Kendi olmak derdinde biri için ev bir mabet gibidir. Sizi tanımlar, sizi biçimler. Renkleriniz, duygularınız, kokularınız vardır orada. 

Bir eve, bir çınar ağacı gibi kök salmayı isterdim. Birkaç kuşağın yaşanmışlığını taşıyan evler... 

Gördüm öylelerini. 

Yaşayarak yaşatılan duygular gibiydi her biri. 

Yıkılanları, hüznün kollarına bırakılanları da gördüm... Yerle bir edilip kanayan yara gibi duranları da. 

Bir ev nasıl kangrenleşir, onu da görüp hissettim. 

***

Benim masalcı halamın, yeryüzü cenneti bildiğim bahçeli evini unutamam. Bahçe, ev dediğinde orası; bir de babamın doğduğumuz kentteki havuzlu bahçeli ev gelir aklıma. Ve burnumun direği sızlar. 

Halamın bahçesindeki çeşme, kavak ve leylak ağaçları, huş ağaçlarının benekli gövdeleri, dinmeyen karga sesleri, söğütlerin hışırtısı, kuğurdayan kumrular, frenküzümlerinin mayhoş tadı... 

Benli yurt, benli bakış serenadı gibiydi her bir tını, ses, görüntü. 

Kopulamayan duygu, bırakılamayan yer, bağlanma nedir bunu orada öğrendim. Ailenin göç öykülerini dinledim. Kafkasya’dan, Hemşin’den göçüp göçüp gelenleri... Oğlunun ardından giden, onu evine döndürmeye çalışan kayıp babasının öyküsünü kaç kez dinledim o bahçelerde halamdan, babamdan. Kırım kıyım günlerinin tanıklıklarını yaşadım adeta... 

***

Libyalı romancı Hisham Matar, ülkesinin yakın tarihiyle birlikte kendini de anlatıp sorguladığı Dönüş anlatısında babasının kayıp öyküsüne döner sıklıkla. Bir süreliğine geldiği Bingazi’de, kentte iz bırakan mimar Guido Ferrazza’nın öyküsünden de söz eder. Kenti adımlarken ondan yansımalara döner yüzünü. Kentinin bugününde gördükleri, onca zaman ayrı/uzak kaldığı bir yere duyulan özlemle yaşanmışlık duygusunu hissettirir. Öyle ki o duygunun nesnesi bir “bina”nın görüntüsü onu duralatır. Şunları düşünür o an anlatıcı: 

“...insanın kendi içindeki değişimlerle tanıdık bir coğrafyanın yan yana geldiği anlarda hissettiği o garip heyecanı hissettiğimiz vakitlerdekine denk bir ruh hali içinde buraya geri dönüyorduk.”

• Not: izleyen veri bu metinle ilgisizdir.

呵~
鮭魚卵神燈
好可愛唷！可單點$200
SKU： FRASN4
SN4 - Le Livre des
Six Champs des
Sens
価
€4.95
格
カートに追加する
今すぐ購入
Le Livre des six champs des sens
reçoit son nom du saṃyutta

Ondaki dönüş duygusunu var eden ev imgesini de şu soruyla karşılıyordu, Matar: 

“Yoksa insanın evinde olması bu mu demekti: Bütün dünyayı bir anda imkân dahilinde kılan bir yer miydi ev?” 

Ev, aynı zamanda bir “dünya”dır. Hafıza barınağı olmanın ötesinde yeryüzüne açılma, sonra dönülüp gelinen yerdir.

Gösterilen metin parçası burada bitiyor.